**Data for the task:**
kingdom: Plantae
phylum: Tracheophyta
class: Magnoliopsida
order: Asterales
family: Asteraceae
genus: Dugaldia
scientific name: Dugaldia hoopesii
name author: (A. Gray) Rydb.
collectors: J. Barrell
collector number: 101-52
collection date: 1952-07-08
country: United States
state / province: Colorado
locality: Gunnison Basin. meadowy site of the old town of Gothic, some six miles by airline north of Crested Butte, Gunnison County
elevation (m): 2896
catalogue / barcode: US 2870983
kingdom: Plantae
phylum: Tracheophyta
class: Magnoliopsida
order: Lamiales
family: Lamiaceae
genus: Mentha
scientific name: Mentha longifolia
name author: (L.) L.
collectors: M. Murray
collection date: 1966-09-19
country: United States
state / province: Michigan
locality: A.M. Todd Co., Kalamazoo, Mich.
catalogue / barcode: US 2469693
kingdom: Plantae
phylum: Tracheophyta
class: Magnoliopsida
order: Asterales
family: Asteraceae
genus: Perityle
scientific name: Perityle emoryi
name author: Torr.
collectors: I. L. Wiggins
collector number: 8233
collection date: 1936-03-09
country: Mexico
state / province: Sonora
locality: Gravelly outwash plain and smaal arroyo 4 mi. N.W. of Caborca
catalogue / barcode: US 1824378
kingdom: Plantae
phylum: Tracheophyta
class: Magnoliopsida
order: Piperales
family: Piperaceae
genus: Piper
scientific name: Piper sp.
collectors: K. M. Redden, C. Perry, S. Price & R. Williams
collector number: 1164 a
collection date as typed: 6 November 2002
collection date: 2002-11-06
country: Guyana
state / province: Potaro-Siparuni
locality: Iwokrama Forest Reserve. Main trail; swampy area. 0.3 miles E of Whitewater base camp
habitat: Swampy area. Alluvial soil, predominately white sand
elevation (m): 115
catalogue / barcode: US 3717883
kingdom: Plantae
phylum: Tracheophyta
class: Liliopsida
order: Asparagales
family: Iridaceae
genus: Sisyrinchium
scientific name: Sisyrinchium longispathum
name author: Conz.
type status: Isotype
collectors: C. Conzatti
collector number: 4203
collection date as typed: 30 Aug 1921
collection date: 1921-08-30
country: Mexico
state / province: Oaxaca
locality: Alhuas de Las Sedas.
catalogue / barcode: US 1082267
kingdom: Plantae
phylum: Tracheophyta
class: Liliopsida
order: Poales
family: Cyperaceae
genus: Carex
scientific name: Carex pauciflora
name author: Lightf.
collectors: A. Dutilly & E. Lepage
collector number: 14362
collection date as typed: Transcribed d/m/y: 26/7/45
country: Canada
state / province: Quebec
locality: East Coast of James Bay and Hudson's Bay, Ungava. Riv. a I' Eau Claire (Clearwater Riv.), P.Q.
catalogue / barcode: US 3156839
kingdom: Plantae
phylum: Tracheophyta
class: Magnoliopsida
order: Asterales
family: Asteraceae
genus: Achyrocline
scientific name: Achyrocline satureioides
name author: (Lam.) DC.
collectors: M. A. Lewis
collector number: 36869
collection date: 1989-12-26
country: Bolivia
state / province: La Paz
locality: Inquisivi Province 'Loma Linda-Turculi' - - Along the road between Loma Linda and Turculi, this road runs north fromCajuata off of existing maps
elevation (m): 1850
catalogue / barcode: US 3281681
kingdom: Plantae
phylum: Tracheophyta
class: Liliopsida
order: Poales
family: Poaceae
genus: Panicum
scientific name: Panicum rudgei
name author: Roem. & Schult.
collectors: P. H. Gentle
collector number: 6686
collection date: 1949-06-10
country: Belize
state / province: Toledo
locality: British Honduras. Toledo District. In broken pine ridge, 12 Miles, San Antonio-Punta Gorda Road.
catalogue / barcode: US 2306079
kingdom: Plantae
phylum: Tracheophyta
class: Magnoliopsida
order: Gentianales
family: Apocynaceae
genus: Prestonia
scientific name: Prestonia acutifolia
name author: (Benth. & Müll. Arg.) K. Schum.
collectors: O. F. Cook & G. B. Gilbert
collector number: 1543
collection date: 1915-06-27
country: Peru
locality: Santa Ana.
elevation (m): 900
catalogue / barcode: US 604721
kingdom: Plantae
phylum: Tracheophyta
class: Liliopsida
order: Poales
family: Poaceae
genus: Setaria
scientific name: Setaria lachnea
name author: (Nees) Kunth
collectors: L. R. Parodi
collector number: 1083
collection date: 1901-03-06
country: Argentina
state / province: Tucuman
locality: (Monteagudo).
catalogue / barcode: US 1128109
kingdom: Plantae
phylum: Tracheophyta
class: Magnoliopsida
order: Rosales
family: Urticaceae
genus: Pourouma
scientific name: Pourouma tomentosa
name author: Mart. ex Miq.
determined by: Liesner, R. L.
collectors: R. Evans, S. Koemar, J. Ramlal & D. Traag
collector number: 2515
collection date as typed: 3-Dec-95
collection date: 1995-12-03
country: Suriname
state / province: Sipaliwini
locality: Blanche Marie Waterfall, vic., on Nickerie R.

**What the exercise asks:** Rewrite every line of the records, switching "locality" to "location" and leaving everything else unchanged.

**Finished answer:**
kingdom: Plantae
phylum: Tracheophyta
class: Magnoliopsida
order: Asterales
family: Asteraceae
genus: Dugaldia
scientific name: Dugaldia hoopesii
name author: (A. Gray) Rydb.
collectors: J. Barrell
collector number: 101-52
collection date: 1952-07-08
country: United States
state / province: Colorado
location: Gunnison Basin. meadowy site of the old town of Gothic, some six miles by airline north of Crested Butte, Gunnison County
elevation (m): 2896
catalogue / barcode: US 2870983
kingdom: Plantae
phylum: Tracheophyta
class: Magnoliopsida
order: Lamiales
family: Lamiaceae
genus: Mentha
scientific name: Mentha longifolia
name author: (L.) L.
collectors: M. Murray
collection date: 1966-09-19
country: United States
state / province: Michigan
location: A.M. Todd Co., Kalamazoo, Mich.
catalogue / barcode: US 2469693
kingdom: Plantae
phylum: Tracheophyta
class: Magnoliopsida
order: Asterales
family: Asteraceae
genus: Perityle
scientific name: Perityle emoryi
name author: Torr.
collectors: I. L. Wiggins
collector number: 8233
collection date: 1936-03-09
country: Mexico
state / province: Sonora
location: Gravelly outwash plain and smaal arroyo 4 mi. N.W. of Caborca
catalogue / barcode: US 1824378
kingdom: Plantae
phylum: Tracheophyta
class: Magnoliopsida
order: Piperales
family: Piperaceae
genus: Piper
scientific name: Piper sp.
collectors: K. M. Redden, C. Perry, S. Price & R. Williams
collector number: 1164 a
collection date as typed: 6 November 2002
collection date: 2002-11-06
country: Guyana
state / province: Potaro-Siparuni
location: Iwokrama Forest Reserve. Main trail; swampy area. 0.3 miles E of Whitewater base camp
habitat: Swampy area. Alluvial soil, predominately white sand
elevation (m): 115
catalogue / barcode: US 3717883
kingdom: Plantae
phylum: Tracheophyta
class: Liliopsida
order: Asparagales
family: Iridaceae
genus: Sisyrinchium
scientific name: Sisyrinchium longispathum
name author: Conz.
type status: Isotype
collectors: C. Conzatti
collector number: 4203
collection date as typed: 30 Aug 1921
collection date: 1921-08-30
country: Mexico
state / province: Oaxaca
location: Alhuas de Las Sedas.
catalogue / barcode: US 1082267
kingdom: Plantae
phylum: Tracheophyta
class: Liliopsida
order: Poales
family: Cyperaceae
genus: Carex
scientific name: Carex pauciflora
name author: Lightf.
collectors: A. Dutilly & E. Lepage
collector number: 14362
collection date as typed: Transcribed d/m/y: 26/7/45
country: Canada
state / province: Quebec
location: East Coast of James Bay and Hudson's Bay, Ungava. Riv. a I' Eau Claire (Clearwater Riv.), P.Q.
catalogue / barcode: US 3156839
kingdom: Plantae
phylum: Tracheophyta
class: Magnoliopsida
order: Asterales
family: Asteraceae
genus: Achyrocline
scientific name: Achyrocline satureioides
name author: (Lam.) DC.
collectors: M. A. Lewis
collector number: 36869
collection date: 1989-12-26
country: Bolivia
state / province: La Paz
location: Inquisivi Province 'Loma Linda-Turculi' - - Along the road between Loma Linda and Turculi, this road runs north fromCajuata off of existing maps
elevation (m): 1850
catalogue / barcode: US 3281681
kingdom: Plantae
phylum: Tracheophyta
class: Liliopsida
order: Poales
family: Poaceae
genus: Panicum
scientific name: Panicum rudgei
name author: Roem. & Schult.
collectors: P. H. Gentle
collector number: 6686
collection date: 1949-06-10
country: Belize
state / province: Toledo
location: British Honduras. Toledo District. In broken pine ridge, 12 Miles, San Antonio-Punta Gorda Road.
catalogue / barcode: US 2306079
kingdom: Plantae
phylum: Tracheophyta
class: Magnoliopsida
order: Gentianales
family: Apocynaceae
genus: Prestonia
scientific name: Prestonia acutifolia
name author: (Benth. & Müll. Arg.) K. Schum.
collectors: O. F. Cook & G. B. Gilbert
collector number: 1543
collection date: 1915-06-27
country: Peru
location: Santa Ana.
elevation (m): 900
catalogue / barcode: US 604721
kingdom: Plantae
phylum: Tracheophyta
class: Liliopsida
order: Poales
family: Poaceae
genus: Setaria
scientific name: Setaria lachnea
name author: (Nees) Kunth
collectors: L. R. Parodi
collector number: 1083
collection date: 1901-03-06
country: Argentina
state / province: Tucuman
location: (Monteagudo).
catalogue / barcode: US 1128109
kingdom: Plantae
phylum: Tracheophyta
class: Magnoliopsida
order: Rosales
family: Urticaceae
genus: Pourouma
scientific name: Pourouma tomentosa
name author: Mart. ex Miq.
determined by: Liesner, R. L.
collectors: R. Evans, S. Koemar, J. Ramlal & D. Traag
collector number: 2515
collection date as typed: 3-Dec-95
collection date: 1995-12-03
country: Suriname
state / province: Sipaliwini
location: Blanche Marie Waterfall, vic., on Nickerie R.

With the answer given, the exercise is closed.